=== TEXTO FORNECIDO ===
..........

Golpe das Letras dormita há 5 anos na PF/AL

03 / 10 / 12

Escândalo de R$ 500 milhões endividou Alagoas, tem Lessa como protagonista, mas envolve Téo e Renan

O golpe da renegociação das Letras Financeiras do Estado de Alagoas, colocado em prática em 2002, pelo então governador Ronaldo Lessa (PDT), com aval dos então senadores Teotônio Vilela Filho (PSDB) e Renan Calheiros (PMDB), desde 2007 dormita nas gavetas da Polícia Federal de Alagoas, sem nenhuma conclusão.

O descaso com a investigação do golpe de R$ 500 milhões – que endividou Alagoas e serviu para ajuda na reeleição de Lessa – foi denunciado à Corregedoria Geral da Polícia Federal em Brasília. No entanto, ao invés de enquadrar os responsáveis pela demora na investigação do caso, o delegado Cláudio Ferreira Gomes, corregedor-geral da PF, disse apenas que “não verificou qualquer impasse em relação à tramitação do inquérito policial número 359/2007”.

O inquérito na PF foi aberto no começo de 2007 a pedido do Ministério Público Federal, com base na denúncia feita em 2006, pelo empresário paulista Antônio Carlos Santos Morais, que é um dos credores das Letras de Alagoas. Com o pagamento do deságio, imposto pelo governo Lessa, em 2002, para poder resgatar o que tinha investido nos títulos, ele teve um prejuízo estimado hoje em R$ 17 milhões.

..........

=== AÇÃO NECESSÁRIA ===
De quanto é o prejuízo estimado hoje do empresário Antônio Carlos Santos Morais, segundo a matéria sobre o golpe das Letras? A listagem é um material à parte.

..........

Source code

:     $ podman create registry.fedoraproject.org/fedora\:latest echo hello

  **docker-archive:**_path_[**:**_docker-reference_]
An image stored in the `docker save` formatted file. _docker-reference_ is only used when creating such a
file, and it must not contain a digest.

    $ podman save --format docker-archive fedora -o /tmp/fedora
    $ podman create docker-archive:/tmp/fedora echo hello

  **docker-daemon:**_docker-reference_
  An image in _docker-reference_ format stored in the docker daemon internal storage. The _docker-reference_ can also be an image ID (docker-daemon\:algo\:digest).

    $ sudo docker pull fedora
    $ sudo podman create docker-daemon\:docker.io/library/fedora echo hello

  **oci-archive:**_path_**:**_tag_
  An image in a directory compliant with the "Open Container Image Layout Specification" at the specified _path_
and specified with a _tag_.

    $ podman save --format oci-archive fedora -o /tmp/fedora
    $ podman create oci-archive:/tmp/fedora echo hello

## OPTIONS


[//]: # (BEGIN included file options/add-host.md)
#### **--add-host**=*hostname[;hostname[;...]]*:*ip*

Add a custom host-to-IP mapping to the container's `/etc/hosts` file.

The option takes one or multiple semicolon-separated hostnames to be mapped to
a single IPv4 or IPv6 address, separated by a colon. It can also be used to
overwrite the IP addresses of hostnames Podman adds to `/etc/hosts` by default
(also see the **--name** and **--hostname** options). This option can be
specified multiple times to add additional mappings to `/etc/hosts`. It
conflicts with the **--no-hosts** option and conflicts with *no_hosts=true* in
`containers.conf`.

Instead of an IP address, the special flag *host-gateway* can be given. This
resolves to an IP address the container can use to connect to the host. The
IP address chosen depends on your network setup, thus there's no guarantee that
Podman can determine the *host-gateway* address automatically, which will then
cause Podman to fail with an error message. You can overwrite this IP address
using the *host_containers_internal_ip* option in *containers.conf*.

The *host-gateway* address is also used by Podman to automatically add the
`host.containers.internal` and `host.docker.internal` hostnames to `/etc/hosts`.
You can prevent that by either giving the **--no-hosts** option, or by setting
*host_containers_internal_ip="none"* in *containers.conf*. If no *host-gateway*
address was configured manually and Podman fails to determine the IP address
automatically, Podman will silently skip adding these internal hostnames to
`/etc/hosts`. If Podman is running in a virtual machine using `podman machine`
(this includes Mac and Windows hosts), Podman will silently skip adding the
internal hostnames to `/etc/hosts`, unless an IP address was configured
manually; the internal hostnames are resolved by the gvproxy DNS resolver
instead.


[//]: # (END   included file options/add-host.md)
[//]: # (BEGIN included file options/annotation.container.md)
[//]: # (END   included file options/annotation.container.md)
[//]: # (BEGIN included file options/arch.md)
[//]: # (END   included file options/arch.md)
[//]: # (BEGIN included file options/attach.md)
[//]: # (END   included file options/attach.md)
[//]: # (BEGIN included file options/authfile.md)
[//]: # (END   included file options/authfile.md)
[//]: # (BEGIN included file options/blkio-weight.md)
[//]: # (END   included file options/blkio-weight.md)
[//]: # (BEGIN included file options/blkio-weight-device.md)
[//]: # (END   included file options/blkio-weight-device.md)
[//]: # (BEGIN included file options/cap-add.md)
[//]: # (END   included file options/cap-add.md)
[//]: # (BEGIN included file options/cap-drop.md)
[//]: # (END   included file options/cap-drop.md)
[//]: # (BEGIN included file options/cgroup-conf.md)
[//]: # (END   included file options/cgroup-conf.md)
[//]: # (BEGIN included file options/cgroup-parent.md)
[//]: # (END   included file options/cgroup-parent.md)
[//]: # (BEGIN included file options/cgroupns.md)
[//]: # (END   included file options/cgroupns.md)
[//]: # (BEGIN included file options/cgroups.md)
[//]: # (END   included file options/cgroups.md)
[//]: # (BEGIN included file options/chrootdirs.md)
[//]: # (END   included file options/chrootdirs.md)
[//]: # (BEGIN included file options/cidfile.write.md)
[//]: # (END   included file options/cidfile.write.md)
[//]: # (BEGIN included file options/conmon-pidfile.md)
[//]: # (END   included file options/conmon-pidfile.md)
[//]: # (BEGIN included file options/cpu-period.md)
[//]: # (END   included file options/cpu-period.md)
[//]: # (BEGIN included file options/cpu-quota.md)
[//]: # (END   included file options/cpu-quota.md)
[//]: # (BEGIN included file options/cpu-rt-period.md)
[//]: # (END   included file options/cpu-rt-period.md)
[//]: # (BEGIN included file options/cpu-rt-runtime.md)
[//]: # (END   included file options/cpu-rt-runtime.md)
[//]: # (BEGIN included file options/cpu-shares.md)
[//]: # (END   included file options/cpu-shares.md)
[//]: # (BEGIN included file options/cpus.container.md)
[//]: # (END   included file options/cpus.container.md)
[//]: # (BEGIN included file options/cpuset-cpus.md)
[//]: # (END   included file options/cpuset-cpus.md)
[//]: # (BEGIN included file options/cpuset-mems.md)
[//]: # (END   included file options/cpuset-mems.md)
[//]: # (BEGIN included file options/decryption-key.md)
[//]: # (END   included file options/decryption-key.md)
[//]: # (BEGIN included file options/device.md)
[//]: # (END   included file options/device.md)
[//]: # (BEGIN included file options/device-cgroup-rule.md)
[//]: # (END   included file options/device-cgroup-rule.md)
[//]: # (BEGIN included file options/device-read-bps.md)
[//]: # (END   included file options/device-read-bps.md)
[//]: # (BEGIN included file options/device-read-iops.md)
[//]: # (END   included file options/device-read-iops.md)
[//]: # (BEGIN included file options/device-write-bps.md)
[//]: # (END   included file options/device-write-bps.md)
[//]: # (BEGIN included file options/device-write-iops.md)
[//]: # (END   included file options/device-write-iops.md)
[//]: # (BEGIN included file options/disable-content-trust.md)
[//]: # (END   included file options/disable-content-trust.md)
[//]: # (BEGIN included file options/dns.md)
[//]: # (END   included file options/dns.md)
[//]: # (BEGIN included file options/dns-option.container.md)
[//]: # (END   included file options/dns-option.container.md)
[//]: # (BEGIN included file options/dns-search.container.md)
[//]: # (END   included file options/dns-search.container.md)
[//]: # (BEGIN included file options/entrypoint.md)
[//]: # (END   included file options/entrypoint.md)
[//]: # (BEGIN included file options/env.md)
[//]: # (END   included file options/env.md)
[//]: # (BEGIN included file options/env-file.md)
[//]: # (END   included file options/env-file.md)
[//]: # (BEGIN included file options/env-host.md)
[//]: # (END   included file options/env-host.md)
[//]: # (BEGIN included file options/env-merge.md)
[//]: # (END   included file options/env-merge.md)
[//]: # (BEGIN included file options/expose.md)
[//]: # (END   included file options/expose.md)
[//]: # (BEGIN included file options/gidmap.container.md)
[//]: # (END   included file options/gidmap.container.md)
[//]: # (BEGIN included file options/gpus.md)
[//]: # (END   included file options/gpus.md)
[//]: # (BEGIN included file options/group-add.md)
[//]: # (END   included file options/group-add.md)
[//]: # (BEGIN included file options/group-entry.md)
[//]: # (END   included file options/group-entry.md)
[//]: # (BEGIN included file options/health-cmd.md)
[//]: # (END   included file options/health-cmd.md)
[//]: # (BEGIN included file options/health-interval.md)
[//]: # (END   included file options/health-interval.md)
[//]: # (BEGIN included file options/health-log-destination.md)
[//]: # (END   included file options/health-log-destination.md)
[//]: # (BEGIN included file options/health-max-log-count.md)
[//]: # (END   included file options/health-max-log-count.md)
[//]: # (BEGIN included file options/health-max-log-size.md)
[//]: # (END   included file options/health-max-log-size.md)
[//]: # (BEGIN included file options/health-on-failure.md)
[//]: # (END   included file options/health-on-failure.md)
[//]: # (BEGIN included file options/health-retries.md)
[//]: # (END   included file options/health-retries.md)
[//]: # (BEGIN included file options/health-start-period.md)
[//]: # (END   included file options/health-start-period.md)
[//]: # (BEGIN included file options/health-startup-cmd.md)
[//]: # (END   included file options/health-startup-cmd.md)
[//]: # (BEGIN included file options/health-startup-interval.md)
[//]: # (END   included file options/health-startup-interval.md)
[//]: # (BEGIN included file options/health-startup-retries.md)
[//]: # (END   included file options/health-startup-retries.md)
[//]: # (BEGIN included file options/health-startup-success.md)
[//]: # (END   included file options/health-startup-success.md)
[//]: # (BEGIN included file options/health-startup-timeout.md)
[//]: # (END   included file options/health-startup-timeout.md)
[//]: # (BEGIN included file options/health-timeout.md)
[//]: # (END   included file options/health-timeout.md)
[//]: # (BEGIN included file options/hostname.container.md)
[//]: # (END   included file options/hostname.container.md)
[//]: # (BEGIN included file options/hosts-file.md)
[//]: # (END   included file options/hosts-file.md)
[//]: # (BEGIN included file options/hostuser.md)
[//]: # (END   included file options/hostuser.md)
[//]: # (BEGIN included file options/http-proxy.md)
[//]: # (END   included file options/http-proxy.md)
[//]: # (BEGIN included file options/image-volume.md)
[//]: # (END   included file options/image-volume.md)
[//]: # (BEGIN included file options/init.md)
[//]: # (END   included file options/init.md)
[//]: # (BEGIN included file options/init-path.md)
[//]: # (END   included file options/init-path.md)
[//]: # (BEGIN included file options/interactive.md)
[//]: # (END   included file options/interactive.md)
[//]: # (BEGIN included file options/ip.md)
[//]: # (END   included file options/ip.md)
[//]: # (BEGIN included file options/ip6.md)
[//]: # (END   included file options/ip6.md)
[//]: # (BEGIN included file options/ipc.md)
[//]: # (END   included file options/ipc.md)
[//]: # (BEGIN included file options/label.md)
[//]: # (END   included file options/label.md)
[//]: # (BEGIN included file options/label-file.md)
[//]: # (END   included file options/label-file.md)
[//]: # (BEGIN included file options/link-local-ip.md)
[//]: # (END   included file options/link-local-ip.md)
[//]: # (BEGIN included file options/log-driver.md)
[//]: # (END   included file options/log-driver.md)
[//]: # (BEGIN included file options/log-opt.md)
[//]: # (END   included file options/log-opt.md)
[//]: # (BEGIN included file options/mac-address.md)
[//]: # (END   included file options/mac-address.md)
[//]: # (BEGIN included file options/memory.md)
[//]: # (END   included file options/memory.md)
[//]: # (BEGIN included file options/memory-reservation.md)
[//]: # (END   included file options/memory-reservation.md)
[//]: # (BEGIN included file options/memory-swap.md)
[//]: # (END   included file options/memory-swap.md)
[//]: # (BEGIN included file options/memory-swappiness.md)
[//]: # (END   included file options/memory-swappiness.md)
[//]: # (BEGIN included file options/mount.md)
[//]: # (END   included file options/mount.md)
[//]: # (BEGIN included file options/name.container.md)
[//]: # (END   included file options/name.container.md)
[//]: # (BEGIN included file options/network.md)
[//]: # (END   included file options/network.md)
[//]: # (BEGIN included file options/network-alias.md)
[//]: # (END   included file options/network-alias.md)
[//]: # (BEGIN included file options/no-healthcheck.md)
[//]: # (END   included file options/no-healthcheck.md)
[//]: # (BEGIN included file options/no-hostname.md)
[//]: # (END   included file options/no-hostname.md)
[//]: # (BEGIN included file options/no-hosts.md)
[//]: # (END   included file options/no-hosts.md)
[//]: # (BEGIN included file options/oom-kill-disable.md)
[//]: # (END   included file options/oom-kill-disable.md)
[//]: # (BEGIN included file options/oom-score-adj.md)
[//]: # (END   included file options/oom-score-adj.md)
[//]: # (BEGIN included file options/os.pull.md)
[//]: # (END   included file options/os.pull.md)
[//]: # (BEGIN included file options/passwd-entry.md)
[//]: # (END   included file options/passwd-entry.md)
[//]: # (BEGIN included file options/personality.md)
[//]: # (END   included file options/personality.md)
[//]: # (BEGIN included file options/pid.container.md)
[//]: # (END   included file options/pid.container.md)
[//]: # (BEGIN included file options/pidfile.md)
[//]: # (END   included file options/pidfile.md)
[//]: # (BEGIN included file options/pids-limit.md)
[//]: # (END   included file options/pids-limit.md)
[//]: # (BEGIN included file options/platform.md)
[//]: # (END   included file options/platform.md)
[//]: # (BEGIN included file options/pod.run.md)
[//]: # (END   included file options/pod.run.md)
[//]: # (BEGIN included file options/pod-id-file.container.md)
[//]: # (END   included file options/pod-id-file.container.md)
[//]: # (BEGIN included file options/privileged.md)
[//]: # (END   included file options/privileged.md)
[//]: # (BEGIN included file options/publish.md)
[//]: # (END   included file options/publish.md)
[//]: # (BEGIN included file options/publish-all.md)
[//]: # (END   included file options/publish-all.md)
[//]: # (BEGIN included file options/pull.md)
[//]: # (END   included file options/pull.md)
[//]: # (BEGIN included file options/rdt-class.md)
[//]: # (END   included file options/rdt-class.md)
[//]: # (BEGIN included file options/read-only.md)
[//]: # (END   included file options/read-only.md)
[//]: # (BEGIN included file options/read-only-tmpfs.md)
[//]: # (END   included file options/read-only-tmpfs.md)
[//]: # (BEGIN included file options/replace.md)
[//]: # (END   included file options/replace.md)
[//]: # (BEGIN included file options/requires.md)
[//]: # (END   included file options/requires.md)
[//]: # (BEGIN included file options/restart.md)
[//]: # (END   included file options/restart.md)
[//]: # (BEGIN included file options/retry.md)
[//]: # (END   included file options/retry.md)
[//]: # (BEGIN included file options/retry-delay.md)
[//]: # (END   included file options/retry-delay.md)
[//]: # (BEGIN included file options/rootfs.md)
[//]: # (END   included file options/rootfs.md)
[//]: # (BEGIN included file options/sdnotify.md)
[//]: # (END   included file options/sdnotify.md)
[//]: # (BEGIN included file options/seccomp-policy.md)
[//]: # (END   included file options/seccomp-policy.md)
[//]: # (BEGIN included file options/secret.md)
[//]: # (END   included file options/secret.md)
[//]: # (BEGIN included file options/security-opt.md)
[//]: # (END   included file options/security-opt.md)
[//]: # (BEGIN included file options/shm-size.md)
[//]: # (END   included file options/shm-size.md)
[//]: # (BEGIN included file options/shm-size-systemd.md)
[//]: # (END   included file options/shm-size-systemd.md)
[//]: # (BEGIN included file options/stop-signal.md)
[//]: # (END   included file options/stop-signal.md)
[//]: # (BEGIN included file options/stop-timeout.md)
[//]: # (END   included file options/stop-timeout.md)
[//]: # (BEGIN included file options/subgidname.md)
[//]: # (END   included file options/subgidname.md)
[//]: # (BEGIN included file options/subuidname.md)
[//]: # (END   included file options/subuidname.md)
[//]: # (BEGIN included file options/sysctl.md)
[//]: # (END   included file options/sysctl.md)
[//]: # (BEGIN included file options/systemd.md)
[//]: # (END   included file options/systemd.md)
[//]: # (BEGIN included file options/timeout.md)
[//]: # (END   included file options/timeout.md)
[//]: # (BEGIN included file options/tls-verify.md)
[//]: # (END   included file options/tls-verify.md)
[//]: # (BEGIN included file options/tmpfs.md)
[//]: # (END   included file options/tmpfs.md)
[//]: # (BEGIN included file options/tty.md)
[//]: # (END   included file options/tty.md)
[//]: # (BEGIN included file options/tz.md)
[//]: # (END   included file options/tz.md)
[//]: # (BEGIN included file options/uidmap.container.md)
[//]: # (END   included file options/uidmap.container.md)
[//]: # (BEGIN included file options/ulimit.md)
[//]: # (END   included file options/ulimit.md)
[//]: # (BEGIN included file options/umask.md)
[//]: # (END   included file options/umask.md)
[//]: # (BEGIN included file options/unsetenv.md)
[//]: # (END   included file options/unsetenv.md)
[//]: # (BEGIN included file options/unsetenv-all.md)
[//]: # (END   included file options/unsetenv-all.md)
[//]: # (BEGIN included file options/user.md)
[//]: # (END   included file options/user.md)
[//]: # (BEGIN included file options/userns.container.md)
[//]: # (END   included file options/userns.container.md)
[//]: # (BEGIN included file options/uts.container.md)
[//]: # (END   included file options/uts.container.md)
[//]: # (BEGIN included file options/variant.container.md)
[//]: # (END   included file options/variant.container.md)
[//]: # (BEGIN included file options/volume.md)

..........

=== SOLUÇÃO DA TAREFA ===
R$ 17 milhões.